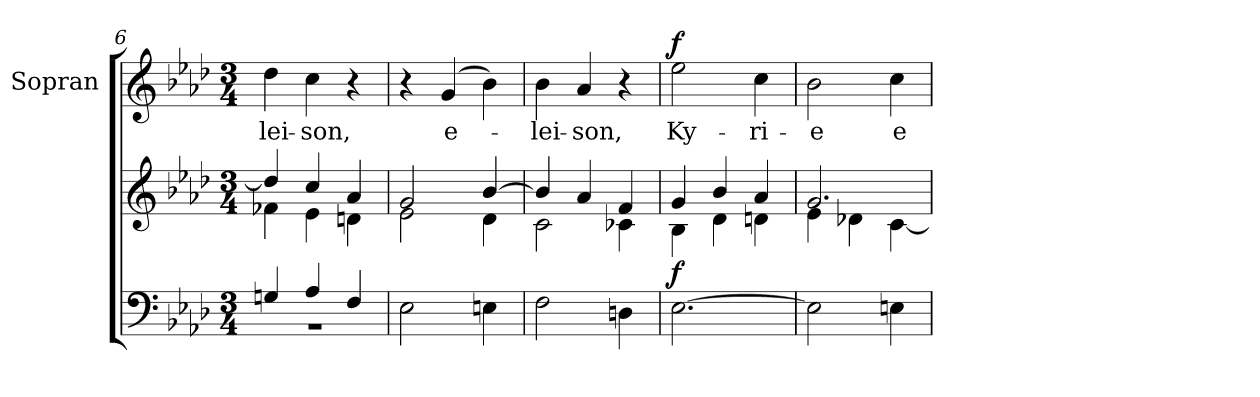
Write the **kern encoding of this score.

**kern	**kern	**dynam	**kern	**text	**dynam
*part2	*part2	*part2	*part1	*part1	*part1
*staff3	*staff2	*staff2/3	*staff1	*staff1	*staff1
*	*	*	*I"Sopran	*	*
*	*	*	*I'S.	*	*
*clefF4	*clefG2	*	*clefG2	*	*
*k[b-e-a-d-]	*k[b-e-a-d-]	*	*k[b-e-a-d-]	*	*
*A-:	*A-:	*	*A-:	*	*
*M3/4	*M3/4	*	*M3/4	*	*
=6	=6	=6	=6	=6	=6
*^	*	*	*	*	*
!	!LO:N:vis=1	!	!	!	!LO:LY:b	!
*	*	*^	*	*	*	*
4Gn/	2.rBB	4dd-/]	4f-X\	.	4dd-\	-lei-	.
!	!	!	!	!	!	!LO:LY:b	!
4A-/	.	4cc/	4e-\	.	4cc\	-son,	.
4F/	.	4a-/	4dn\	.	4r	.	.
*v	*v	*	*	*	*	*	*
!!LO:LB:g=z
=7	=7	=7	=7	=7	=7	=7
2E-\	2g/	2e-\	.	4r	.	.
!	!	!	!	!	!LO:LY:b	!
.	.	.	.	(4g/	e-	.
4En\	[>4b-/	4d-\	.	4b-\)	.	.
=8	=8	=8	=8	=8	=8	=8
!	!	!	!	!	!LO:LY:b	!
2F\	4b-/]	2c\	.	4b-\	-lei-	.
!	!	!	!	!	!LO:LY:b	!
.	4a-/	.	.	4a-/	-son,	.
4Dn\	4f/	4c-X\	.	4r	.	.
=9	=9	=9	=9	=9	=9	=9
!	!	!	!LO:DY:b	!	!LO:LY:b	!LO:DY:a
[2.E-\	4g/	4B-\	f	2ee-\	Ky-	f
.	4b-/	4d-\	.	.	.	.
!	!	!	!	!	!LO:LY:b	!
.	4a-/	4dn\	.	4cc\	-ri-	.
=10	=10	=10	=10	=10	=10	=10
!	!	!	!	!	!LO:LY:b	!
2E-\]	2.g/	4e-\	.	2b-\	-e	.
.	.	4d-X\	.	.	.	.
!	!	!	!	!	!LO:LY:b	!
4En\	.	[<4c\	.	4cc\	e-	.
*	*v	*v	*	*	*	*
=	=	=	=	=	=
*-	*-	*-	*-	*-	*-
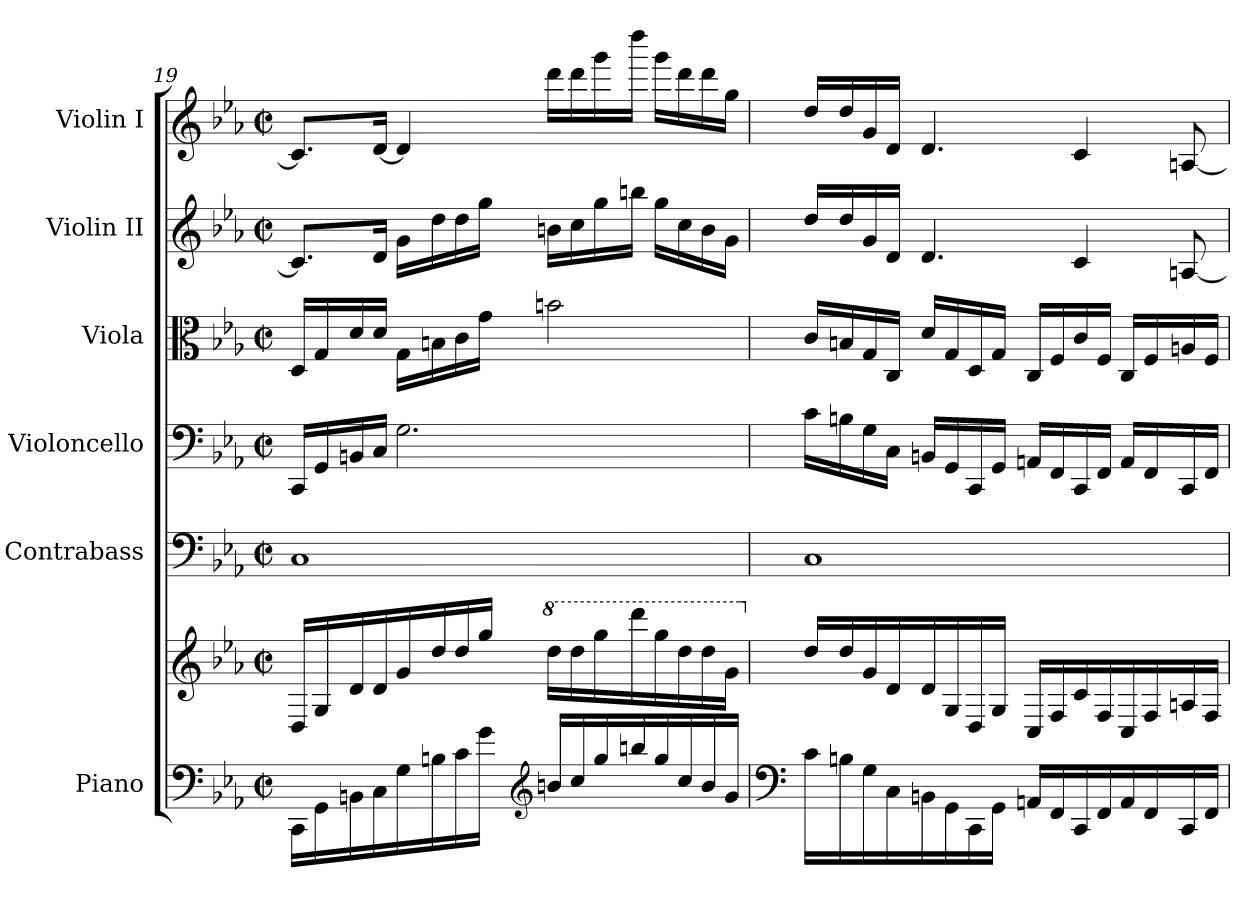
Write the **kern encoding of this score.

**kern	**kern	**kern	**kern	**kern	**kern	**kern
*part6	*part6	*part5	*part4	*part3	*part2	*part1
*staff7	*staff6	*staff5	*staff4	*staff3	*staff2	*staff1
*I"Piano	*	*I"Contrabass	*I"Violoncello	*I"Viola	*I"Violin II	*I"Violin I
*I'Pno.	*	*I'Cb.	*I'Vc.	*I'Vla.	*I'Vln. II	*I'Vln. I
!!LO:LB:g=z
*clefF4	*clefG2	*clefF4	*clefF4	*clefC3	*clefG2	*clefG2
*	*	*ITrd7c12	*	*	*	*
*k[b-e-a-]	*k[b-e-a-]	*k[b-e-a-]	*k[b-e-a-]	*k[b-e-a-]	*k[b-e-a-]	*k[b-e-a-]
*M2/2	*M2/2	*M2/2	*M2/2	*M2/2	*M2/2	*M2/2
*met(c|)	*met(c|)	*met(c|)	*met(c|)	*met(c|)	*met(c|)	*met(c|)
=19	=19	=19	=19	=19	=19	=19
16CC\LL	16D/LL	1CC	16CC/LL	16D/LL	8.c/L]	8.c/L]
16GG\	16G/	.	16GG/	16G/	.	.
16BBn\	16d/	.	16BBn/	16d/	.	.
16C\	16d/	.	16C/JJ	16d/JJ	16d/Jk	[16d/Jk
16G\	16g/	.	2.G\	16G\LL	16g\LL	4d/]
16Bn\	16dd/	.	.	16Bn\	16dd\	.
16c\	16dd/	.	.	16c\	16dd\	.
16g\JJ	16gg/JJ	.	.	16g\JJ	16gg\JJ	.
*clefG2	*	*	*	*	*	*
*	*8va	*	*	*	*	*
16bn/LL	16ddd\LL	.	.	2bn\	16bn\LL	16ddd\LL
16cc/	16ddd\	.	.	.	16cc\	16ddd\
16gg/	16ggg\	.	.	.	16gg\	16ggg\
16bbn/	16dddd\	.	.	.	16bbn\JJ	16dddd\JJ
16gg/	16ggg\	.	.	.	16gg\LL	16ggg\LL
16cc/	16ddd\	.	.	.	16cc\	16ddd\
16b/	16ddd\	.	.	.	16b\	16ddd\
16g/JJ	16gg\JJ	.	.	.	16g\JJ	16gg\JJ
=20	=20	=20	=20	=20	=20	=20
*clefF4	*	*	*	*	*	*
*	*X8va	*	*	*	*	*
16c\LL	16dd/LL	1CC	16c\LL	16c/LL	16dd/LL	16dd/LL
16Bn\	16dd/	.	16Bn\	16Bn/	16dd/	16dd/
16G\	16g/	.	16G\	16G/	16g/	16g/
16C\	16d/	.	16C\JJ	16C/JJ	16d/JJ	16d/JJ
16BBn\	16d/	.	16BBn/LL	16d/LL	4.d/	4.d/
16GG\	16G/	.	16GG/	16G/	.	.
16CC\	16D/	.	16CC/	16D/	.	.
16GG\JJ	16G/JJ	.	16GG/JJ	16G/JJ	.	.
16AAn/LL	16C/LL	.	16AAn/LL	16C/LL	.	.
16FF/	16F/	.	16FF/	16F/	.	.
16CC/	16c/	.	16CC/	16c/	4c/	4c/
16FF/	16F/	.	16FF/JJ	16F/JJ	.	.
16AA/	16C/	.	16AA/LL	16C/LL	.	.
16FF/	16F/	.	16FF/	16F/	.	.
16CC/	16An/	.	16CC/	16An/	[8An/	[8An/
16FF/JJ	16F/JJ	.	16FF/JJ	16F/JJ	.	.
=	=	=	=	=	=	=
*-	*-	*-	*-	*-	*-	*-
##############################
Count the lines in the data that contain the string "kern", matching case exactly. Give only the number.

* Full output: 4